The data -
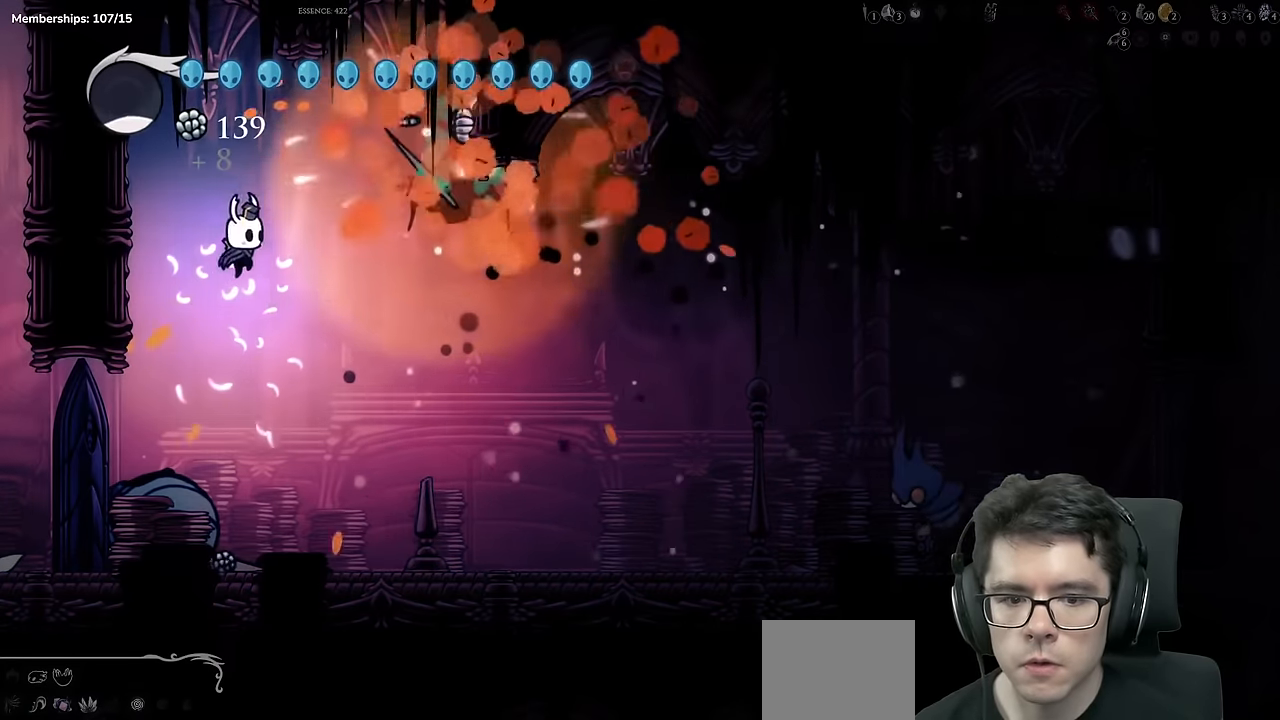
{"buttons": ["R2", "DPAD_RIGHT"], "left_stick": "center", "right_stick": "center", "events": [[150, "DPAD_RIGHT", "up"], [400, "DPAD_RIGHT", "down"], [417, "R2", "down"]]}
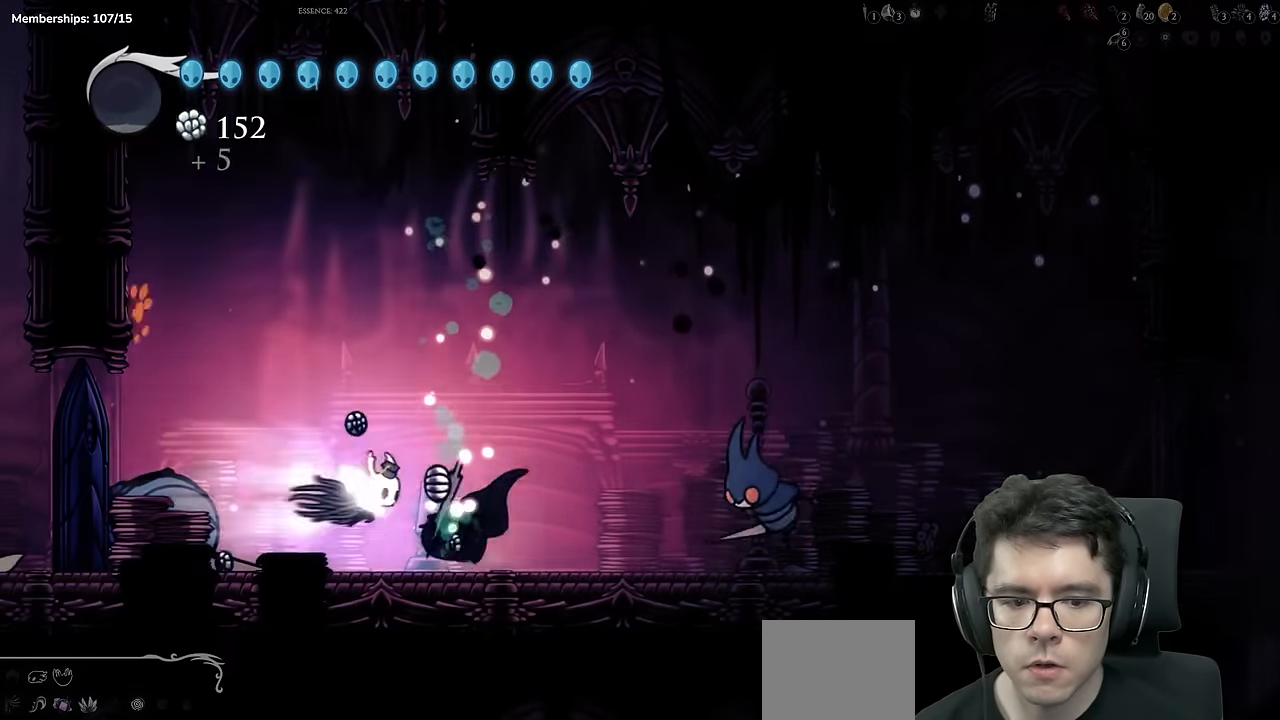
{"buttons": ["A", "DPAD_LEFT"], "left_stick": "center", "right_stick": "center", "events": [[84, "R2", "up"], [184, "X", "down"], [234, "DPAD_RIGHT", "up"], [267, "DPAD_LEFT", "down"], [351, "X", "up"], [434, "A", "down"]]}
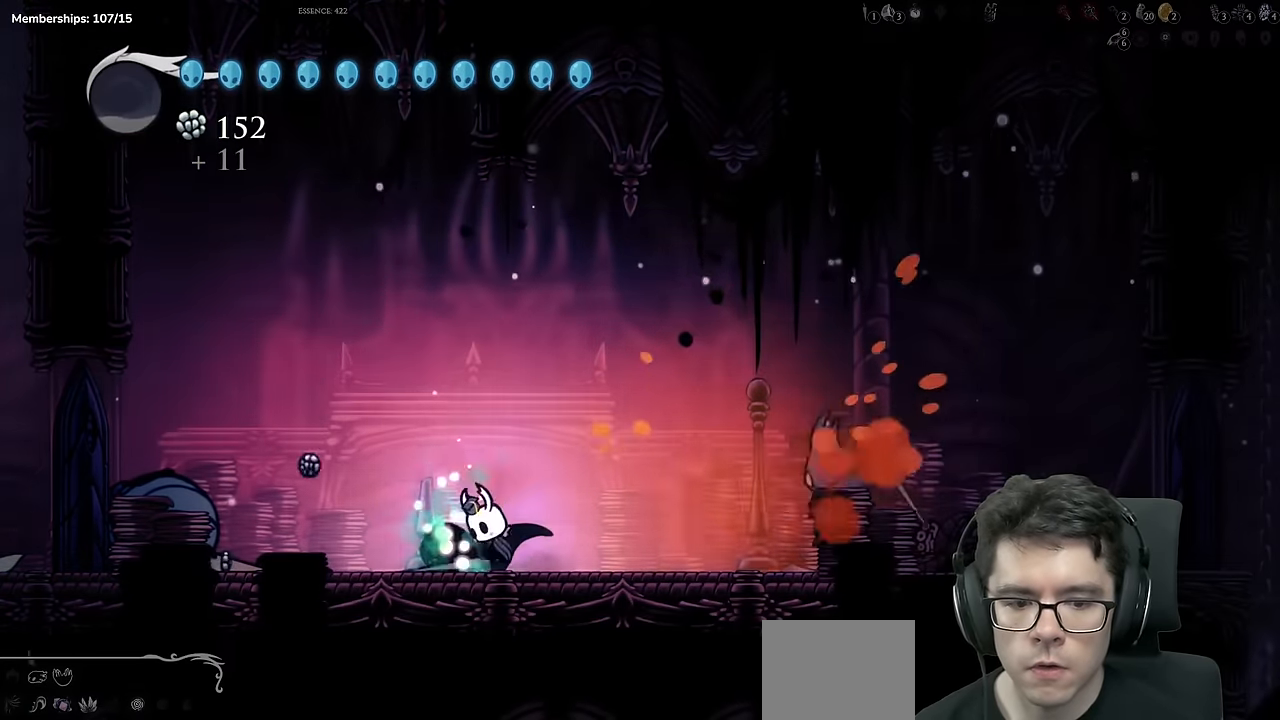
{"buttons": ["DPAD_RIGHT"], "left_stick": "center", "right_stick": "center", "events": [[17, "DPAD_LEFT", "up"], [67, "DPAD_RIGHT", "down"], [250, "A", "up"], [300, "DPAD_RIGHT", "up"], [417, "DPAD_RIGHT", "down"]]}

Problem to work on - Repeat the data in full, exactly as it stands, but drop every picture.

Reply to the exercise -
{"buttons": ["R2", "DPAD_RIGHT"], "left_stick": "center", "right_stick": "center", "events": [[150, "DPAD_RIGHT", "up"], [400, "DPAD_RIGHT", "down"], [417, "R2", "down"]]}
{"buttons": ["A", "DPAD_LEFT"], "left_stick": "center", "right_stick": "center", "events": [[84, "R2", "up"], [184, "X", "down"], [234, "DPAD_RIGHT", "up"], [267, "DPAD_LEFT", "down"], [351, "X", "up"], [434, "A", "down"]]}
{"buttons": ["DPAD_RIGHT"], "left_stick": "center", "right_stick": "center", "events": [[17, "DPAD_LEFT", "up"], [67, "DPAD_RIGHT", "down"], [250, "A", "up"], [300, "DPAD_RIGHT", "up"], [417, "DPAD_RIGHT", "down"]]}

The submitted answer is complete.